*What you are asked to do*
Review the listing and copy each line that holds the word "Gump".

*Given entries*
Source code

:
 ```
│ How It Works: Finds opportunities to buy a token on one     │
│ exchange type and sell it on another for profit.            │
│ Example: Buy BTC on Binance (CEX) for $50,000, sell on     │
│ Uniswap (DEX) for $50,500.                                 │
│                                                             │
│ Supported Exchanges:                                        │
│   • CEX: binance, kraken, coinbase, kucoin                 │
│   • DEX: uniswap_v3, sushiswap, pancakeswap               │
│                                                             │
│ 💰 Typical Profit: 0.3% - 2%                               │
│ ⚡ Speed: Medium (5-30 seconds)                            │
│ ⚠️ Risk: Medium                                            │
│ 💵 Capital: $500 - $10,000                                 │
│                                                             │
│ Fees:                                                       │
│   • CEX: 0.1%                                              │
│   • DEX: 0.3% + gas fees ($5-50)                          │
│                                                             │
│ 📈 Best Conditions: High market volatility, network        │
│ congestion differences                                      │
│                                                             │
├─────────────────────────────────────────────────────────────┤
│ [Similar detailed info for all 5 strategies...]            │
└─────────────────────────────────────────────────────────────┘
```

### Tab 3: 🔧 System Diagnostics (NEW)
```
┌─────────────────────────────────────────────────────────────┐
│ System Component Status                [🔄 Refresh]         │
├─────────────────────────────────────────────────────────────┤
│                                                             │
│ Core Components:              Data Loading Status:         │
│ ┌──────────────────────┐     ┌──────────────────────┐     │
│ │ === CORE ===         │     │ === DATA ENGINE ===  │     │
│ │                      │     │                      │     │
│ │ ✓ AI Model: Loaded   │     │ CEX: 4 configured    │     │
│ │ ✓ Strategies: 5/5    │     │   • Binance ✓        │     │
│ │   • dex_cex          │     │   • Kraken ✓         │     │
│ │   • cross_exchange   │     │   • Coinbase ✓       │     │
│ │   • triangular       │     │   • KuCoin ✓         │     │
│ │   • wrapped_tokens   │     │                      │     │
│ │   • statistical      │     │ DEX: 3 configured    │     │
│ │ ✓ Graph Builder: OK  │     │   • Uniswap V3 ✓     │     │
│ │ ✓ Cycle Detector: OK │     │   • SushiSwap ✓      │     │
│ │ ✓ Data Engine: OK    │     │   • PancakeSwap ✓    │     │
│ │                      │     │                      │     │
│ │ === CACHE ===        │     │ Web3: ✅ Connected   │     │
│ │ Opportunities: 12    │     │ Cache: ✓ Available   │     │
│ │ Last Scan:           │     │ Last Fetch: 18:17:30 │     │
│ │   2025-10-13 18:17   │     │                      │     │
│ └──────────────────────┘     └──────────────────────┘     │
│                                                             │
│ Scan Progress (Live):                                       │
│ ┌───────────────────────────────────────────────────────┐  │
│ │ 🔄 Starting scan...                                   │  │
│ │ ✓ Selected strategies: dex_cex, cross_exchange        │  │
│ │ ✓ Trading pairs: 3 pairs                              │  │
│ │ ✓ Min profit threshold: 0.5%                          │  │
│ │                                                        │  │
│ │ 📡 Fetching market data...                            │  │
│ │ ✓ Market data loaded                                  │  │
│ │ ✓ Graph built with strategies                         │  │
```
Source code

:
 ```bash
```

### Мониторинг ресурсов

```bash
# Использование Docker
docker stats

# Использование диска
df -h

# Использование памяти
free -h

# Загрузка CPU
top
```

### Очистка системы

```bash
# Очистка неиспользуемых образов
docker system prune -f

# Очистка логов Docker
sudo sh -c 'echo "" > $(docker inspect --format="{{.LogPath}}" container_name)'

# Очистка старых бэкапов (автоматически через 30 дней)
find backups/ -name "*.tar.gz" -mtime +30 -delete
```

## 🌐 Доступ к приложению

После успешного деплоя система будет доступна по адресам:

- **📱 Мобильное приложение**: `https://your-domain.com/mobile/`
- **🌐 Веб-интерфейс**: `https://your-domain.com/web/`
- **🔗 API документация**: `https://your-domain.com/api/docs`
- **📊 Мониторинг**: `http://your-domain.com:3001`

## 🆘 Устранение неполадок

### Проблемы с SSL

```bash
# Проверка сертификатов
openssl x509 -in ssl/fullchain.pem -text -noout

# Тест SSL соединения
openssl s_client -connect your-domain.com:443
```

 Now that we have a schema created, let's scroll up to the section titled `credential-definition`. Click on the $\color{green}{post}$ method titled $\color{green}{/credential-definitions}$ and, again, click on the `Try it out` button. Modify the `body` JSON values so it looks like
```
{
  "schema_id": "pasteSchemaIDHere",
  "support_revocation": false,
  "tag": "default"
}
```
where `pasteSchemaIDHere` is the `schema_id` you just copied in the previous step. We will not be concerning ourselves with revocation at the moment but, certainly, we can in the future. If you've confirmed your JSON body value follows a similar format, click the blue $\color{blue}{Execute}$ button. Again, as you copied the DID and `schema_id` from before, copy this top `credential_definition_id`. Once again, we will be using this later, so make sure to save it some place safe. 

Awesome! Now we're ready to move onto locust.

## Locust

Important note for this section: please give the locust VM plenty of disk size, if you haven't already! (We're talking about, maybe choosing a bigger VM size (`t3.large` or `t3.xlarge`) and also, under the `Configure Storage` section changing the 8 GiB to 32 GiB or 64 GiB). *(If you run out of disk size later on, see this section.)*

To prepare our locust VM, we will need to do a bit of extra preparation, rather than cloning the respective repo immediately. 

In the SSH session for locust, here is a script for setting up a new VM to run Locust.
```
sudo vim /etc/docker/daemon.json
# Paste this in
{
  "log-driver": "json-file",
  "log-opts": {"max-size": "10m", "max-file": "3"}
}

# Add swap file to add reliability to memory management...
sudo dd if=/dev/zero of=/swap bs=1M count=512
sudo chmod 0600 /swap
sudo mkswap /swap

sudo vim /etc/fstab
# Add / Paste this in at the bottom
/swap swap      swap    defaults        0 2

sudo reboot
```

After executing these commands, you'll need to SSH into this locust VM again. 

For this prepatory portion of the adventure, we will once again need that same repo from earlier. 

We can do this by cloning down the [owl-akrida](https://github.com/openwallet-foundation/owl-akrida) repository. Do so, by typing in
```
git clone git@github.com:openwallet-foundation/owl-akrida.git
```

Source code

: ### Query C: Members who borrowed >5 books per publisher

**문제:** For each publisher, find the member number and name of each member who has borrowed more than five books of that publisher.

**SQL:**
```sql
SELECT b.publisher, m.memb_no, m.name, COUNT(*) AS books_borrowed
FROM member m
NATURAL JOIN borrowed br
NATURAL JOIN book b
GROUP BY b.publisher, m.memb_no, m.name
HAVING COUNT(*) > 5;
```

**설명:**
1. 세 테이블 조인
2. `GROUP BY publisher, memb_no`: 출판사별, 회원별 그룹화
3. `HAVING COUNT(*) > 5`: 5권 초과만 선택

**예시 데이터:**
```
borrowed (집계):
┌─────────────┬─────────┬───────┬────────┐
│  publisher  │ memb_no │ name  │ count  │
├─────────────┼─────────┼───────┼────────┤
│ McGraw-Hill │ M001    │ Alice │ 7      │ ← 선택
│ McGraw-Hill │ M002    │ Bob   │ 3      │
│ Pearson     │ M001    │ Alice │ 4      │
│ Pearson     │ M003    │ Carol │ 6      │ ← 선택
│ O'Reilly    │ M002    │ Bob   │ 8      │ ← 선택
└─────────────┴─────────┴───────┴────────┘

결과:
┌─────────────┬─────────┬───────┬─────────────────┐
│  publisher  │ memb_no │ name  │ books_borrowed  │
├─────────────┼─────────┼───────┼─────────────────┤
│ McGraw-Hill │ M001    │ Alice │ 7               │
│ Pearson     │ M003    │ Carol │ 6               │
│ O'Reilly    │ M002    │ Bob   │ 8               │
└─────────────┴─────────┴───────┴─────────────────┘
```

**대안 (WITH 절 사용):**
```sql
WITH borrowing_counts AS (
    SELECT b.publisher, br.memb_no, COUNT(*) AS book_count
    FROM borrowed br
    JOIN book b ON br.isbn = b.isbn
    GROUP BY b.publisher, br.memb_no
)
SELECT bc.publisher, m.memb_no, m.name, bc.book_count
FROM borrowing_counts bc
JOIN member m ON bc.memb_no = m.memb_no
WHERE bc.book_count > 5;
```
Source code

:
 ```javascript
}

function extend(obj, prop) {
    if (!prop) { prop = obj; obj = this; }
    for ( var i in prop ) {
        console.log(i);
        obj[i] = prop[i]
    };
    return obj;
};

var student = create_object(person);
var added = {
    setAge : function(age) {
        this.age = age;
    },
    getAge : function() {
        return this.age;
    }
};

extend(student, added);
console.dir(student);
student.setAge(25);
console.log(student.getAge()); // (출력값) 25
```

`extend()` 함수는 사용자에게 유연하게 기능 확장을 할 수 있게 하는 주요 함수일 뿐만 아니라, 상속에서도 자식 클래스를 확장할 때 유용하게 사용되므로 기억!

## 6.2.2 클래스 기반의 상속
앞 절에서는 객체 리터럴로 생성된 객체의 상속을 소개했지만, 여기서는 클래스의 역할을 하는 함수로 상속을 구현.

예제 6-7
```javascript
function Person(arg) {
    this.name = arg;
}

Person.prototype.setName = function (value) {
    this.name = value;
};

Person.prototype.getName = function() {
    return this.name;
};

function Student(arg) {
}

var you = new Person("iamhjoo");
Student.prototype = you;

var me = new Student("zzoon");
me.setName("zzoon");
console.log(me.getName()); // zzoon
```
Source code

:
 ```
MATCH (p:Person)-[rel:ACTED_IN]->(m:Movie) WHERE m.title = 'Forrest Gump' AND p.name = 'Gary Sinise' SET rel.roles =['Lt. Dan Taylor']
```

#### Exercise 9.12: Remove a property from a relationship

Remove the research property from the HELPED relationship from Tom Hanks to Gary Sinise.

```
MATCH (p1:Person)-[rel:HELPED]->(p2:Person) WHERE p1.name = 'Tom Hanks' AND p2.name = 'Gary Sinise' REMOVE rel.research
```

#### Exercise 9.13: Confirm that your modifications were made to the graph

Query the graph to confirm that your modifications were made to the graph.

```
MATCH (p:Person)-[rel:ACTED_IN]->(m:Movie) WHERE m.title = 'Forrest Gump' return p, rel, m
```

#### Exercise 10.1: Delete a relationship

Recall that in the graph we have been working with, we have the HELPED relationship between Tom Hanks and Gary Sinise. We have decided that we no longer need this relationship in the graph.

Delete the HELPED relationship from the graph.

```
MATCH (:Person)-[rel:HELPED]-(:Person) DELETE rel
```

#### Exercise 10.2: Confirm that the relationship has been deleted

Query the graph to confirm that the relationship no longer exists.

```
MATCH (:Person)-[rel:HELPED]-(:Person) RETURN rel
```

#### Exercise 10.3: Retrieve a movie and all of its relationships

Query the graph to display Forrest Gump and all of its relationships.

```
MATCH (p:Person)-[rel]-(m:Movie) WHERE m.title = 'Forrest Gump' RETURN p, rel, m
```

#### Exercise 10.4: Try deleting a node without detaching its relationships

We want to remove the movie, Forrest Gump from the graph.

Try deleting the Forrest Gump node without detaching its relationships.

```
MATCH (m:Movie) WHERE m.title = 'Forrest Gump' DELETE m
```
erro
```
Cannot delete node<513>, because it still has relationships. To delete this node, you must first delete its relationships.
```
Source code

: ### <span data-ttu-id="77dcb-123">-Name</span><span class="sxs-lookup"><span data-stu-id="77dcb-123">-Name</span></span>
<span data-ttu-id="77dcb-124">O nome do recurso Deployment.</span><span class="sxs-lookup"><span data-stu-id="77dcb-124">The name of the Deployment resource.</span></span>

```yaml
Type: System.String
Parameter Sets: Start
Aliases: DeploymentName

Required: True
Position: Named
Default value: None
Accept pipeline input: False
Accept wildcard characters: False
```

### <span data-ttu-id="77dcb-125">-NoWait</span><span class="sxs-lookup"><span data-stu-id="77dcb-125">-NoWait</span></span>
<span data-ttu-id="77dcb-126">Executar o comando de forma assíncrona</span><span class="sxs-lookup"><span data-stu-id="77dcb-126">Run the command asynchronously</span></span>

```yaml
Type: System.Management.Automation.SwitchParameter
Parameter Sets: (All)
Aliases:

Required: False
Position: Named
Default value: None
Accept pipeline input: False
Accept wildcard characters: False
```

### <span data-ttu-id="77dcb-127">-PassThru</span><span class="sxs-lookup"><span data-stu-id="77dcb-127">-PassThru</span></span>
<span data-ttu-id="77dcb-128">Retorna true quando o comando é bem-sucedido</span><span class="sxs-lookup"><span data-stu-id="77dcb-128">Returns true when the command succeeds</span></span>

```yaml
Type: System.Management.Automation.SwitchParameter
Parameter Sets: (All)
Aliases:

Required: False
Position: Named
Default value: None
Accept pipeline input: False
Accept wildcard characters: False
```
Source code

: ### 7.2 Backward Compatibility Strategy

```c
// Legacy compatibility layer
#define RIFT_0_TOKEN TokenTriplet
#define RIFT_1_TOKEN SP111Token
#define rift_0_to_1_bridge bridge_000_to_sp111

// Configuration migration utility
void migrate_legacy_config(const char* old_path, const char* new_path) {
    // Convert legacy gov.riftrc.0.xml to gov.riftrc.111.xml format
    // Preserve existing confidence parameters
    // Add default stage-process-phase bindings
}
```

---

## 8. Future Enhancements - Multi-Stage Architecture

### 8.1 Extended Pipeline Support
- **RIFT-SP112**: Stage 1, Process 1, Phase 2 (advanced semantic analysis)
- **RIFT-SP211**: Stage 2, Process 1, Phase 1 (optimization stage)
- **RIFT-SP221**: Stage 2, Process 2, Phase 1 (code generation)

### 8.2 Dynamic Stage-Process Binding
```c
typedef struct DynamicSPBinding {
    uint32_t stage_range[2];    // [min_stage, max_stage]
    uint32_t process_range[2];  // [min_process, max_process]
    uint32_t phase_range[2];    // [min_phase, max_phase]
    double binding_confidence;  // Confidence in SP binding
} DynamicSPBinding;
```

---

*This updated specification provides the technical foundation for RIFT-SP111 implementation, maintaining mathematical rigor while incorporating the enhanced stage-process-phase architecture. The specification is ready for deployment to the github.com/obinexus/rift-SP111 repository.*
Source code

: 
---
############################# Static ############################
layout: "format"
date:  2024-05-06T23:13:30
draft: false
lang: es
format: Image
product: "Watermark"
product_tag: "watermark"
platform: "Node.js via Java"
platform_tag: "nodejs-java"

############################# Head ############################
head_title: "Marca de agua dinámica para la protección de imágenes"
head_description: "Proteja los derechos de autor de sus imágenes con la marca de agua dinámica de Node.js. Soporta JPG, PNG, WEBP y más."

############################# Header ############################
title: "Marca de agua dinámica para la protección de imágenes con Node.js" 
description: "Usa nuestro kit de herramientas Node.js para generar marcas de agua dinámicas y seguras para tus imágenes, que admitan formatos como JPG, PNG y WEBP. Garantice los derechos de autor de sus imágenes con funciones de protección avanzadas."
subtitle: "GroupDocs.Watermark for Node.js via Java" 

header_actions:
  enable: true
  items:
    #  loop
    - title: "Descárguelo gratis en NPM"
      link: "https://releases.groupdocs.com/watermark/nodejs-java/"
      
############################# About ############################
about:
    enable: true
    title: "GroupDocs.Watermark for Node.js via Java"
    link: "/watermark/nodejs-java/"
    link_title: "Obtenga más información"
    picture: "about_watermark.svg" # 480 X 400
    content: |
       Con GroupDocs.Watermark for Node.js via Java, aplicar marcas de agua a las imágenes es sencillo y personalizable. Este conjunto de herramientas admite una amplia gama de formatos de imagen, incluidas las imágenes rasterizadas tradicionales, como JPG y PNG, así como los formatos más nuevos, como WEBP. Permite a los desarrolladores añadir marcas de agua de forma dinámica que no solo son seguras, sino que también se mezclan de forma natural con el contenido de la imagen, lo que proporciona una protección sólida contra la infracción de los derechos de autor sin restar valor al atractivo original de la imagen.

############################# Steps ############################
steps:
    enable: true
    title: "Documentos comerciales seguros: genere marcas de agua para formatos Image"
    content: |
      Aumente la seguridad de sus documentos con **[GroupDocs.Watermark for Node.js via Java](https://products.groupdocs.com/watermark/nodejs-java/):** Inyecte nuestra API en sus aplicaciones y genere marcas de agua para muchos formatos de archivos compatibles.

*Solution for this exercise*
MATCH (p:Person)-[rel:ACTED_IN]->(m:Movie) WHERE m.title = 'Forrest Gump' AND p.name = 'Gary Sinise' SET rel.roles =['Lt. Dan Taylor']
MATCH (p:Person)-[rel:ACTED_IN]->(m:Movie) WHERE m.title = 'Forrest Gump' return p, rel, m
Query the graph to display Forrest Gump and all of its relationships.
MATCH (p:Person)-[rel]-(m:Movie) WHERE m.title = 'Forrest Gump' RETURN p, rel, m
We want to remove the movie, Forrest Gump from the graph.
Try deleting the Forrest Gump node without detaching its relationships.
MATCH (m:Movie) WHERE m.title = 'Forrest Gump' DELETE m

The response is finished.